To make that operative, use the access_to_abac.py command to create the ABAC database:

$ access_to_abac.py --cert=fedd.pem --dir=/usr/local/etc/fedd/abac --type=skel --mapfile=desktop_access_map ./desktop_access

That command must be run from the configuration directory. The argument to --dir must be an absolute pathname.

At this point you should be able to start the controller:

$ fedd.py --config /usr/local/etc/fedd/desktop.conf

A test experiment

This file​ contains a two node experiment, one node on DETER and the other on your desktop:

# simple DETER topology federated to a desktop
#


set ns [new Simulator]
source tb_compat.tcl

set a [$ns node]
set b [$ns node]
tb-set-node-testbed $a "deter"

tb-set-node-testbed $b "desktop"

set link0 [ $ns duplex-link $a $b 100Mb 0ms DropTail]

$ns rtproto Static
$ns run

To swap that experiment in, use the ​fedd_create.py command on users.isi.deterlab.net as follows:

$ fedd_create.py --map desktop:https://your.machine:23235 --file two.tcl --experiment_name test-name

That will initiate the experiment. You can monitor it using the ​fedd_spew.py or ​fedd_multistatus.py commands. When those commands report the experiment as active the components will have been created on DETER and your desktop. It may still take a few minutes to establish connectivity to the experiment. You can check the /tmp/connect.log on your desktop for updates.
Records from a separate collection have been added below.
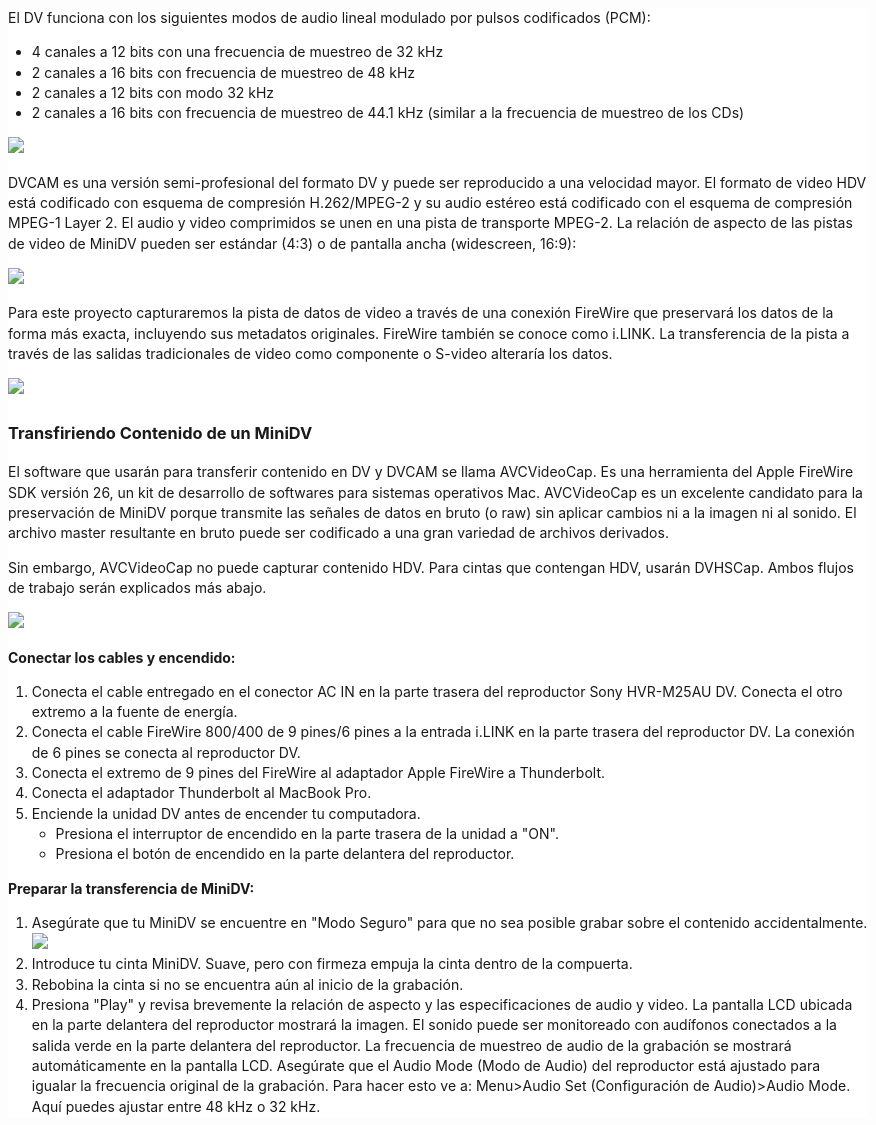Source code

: El DV funciona con los siguientes modos de audio lineal modulado por pulsos codificados (PCM):
* 4 canales a 12 bits con una frecuencia de muestreo de 32 kHz
* 2 canales a 16 bits con frecuencia de muestreo de 48 kHz
* 2 canales a 12 bits con modo 32 kHz
* 2 canales a 16 bits con frecuencia de muestreo de 44.1 kHz (similar a la frecuencia de muestreo de los CDs)

![](../assets/img/minidv/sampling_rate.png)

DVCAM es una versión semi-profesional del formato DV y puede ser reproducido a una velocidad mayor. El formato de video HDV está codificado con esquema de compresión H.262/MPEG-2 y su audio estéreo está codificado con el esquema de compresión MPEG-1 Layer 2. El audio y video comprimidos se unen en una pista de transporte MPEG-2. La relación de aspecto de las pistas de video de MiniDV pueden ser estándar (4:3) o de pantalla ancha (widescreen, 16:9):

![](../assets/img/minidv/ratio.png)

Para este proyecto capturaremos la pista de datos de video a través de una conexión FireWire que preservará los datos de la forma más exacta, incluyendo sus metadatos originales.  FireWire también se conoce como i.LINK. La transferencia de la pista a través de las salidas tradicionales de video como componente o S-video alteraría los datos.

![](../assets/img/minidv/s-video.png)

### Transfiriendo Contenido de un MiniDV

El software que usarán para transferir contenido en DV y DVCAM se llama AVCVideoCap. Es una herramienta del Apple FireWire SDK versión 26, un kit de desarrollo de softwares para sistemas operativos Mac. AVCVideoCap es un excelente candidato para la preservación de MiniDV porque transmite las señales de datos en bruto (o raw) sin aplicar cambios ni a la imagen ni al sonido. El archivo master resultante en bruto puede ser codificado a una gran variedad de archivos derivados.

Sin embargo, AVCVideoCap no puede capturar contenido HDV. Para cintas que contengan HDV, usarán DVHSCap. Ambos flujos de trabajo serán explicados más abajo.

![](../assets/img/minidv/avcvideo.png)

**Conectar los cables y encendido:**
  1. Conecta el cable entregado en el conector AC IN en la parte trasera del reproductor Sony HVR-M25AU DV. Conecta el otro extremo a la fuente de energía.
  2. Conecta el cable FireWire 800/400 de 9 pines/6 pines a la entrada i.LINK en la parte trasera del reproductor DV. La conexión de 6 pines se conecta al reproductor DV.
  3. Conecta el extremo de 9 pines del FireWire al adaptador Apple FireWire a Thunderbolt.
  4. Conecta el adaptador Thunderbolt al MacBook Pro.
  5. Enciende la unidad DV antes de encender tu computadora.
      * Presiona el interruptor de encendido en la parte trasera de la unidad a &quot;ON&quot;.
      * Presiona el botón de encendido en la parte delantera del reproductor.

**Preparar la transferencia de MiniDV:**
1. Asegúrate que tu MiniDV se encuentre en &quot;Modo Seguro&quot; para que no sea posible grabar sobre el contenido accidentalmente.
![](../assets/img/minidv/mode.png)
2. Introduce tu cinta MiniDV. Suave, pero con firmeza empuja la cinta dentro de la compuerta.
3. Rebobina la cinta si no se encuentra aún al inicio de la grabación.
4. Presiona &quot;Play&quot; y revisa brevemente la relación de aspecto y las especificaciones de audio y video. La pantalla LCD ubicada en la parte delantera del reproductor mostrará la imagen. El sonido puede ser monitoreado con audífonos conectados a la salida verde en la parte delantera del reproductor. La frecuencia de muestreo de audio de la grabación se mostrará automáticamente en la pantalla LCD. Asegúrate que el Audio Mode (Modo de Audio) del reproductor está ajustado para igualar la frecuencia original de la grabación. Para hacer esto ve a: Menu&gt;Audio Set (Configuración de Audio)&gt;Audio Mode. Aquí puedes ajustar entre 48 kHz o 32 kHz.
Once the connectivity has been established, your desktop should be able to ping the a node on DETER.

Manually Connecting and Disconnecting

You can run the connect and disconnect scripts in /usr/local/etc/fedd/local directly (as root) to connect or disconnect the desktop from the federated experiment while the experiment still exists.

Terminating the experiment

The ​fedd_terminate.py command will release the resources of a federated experiment.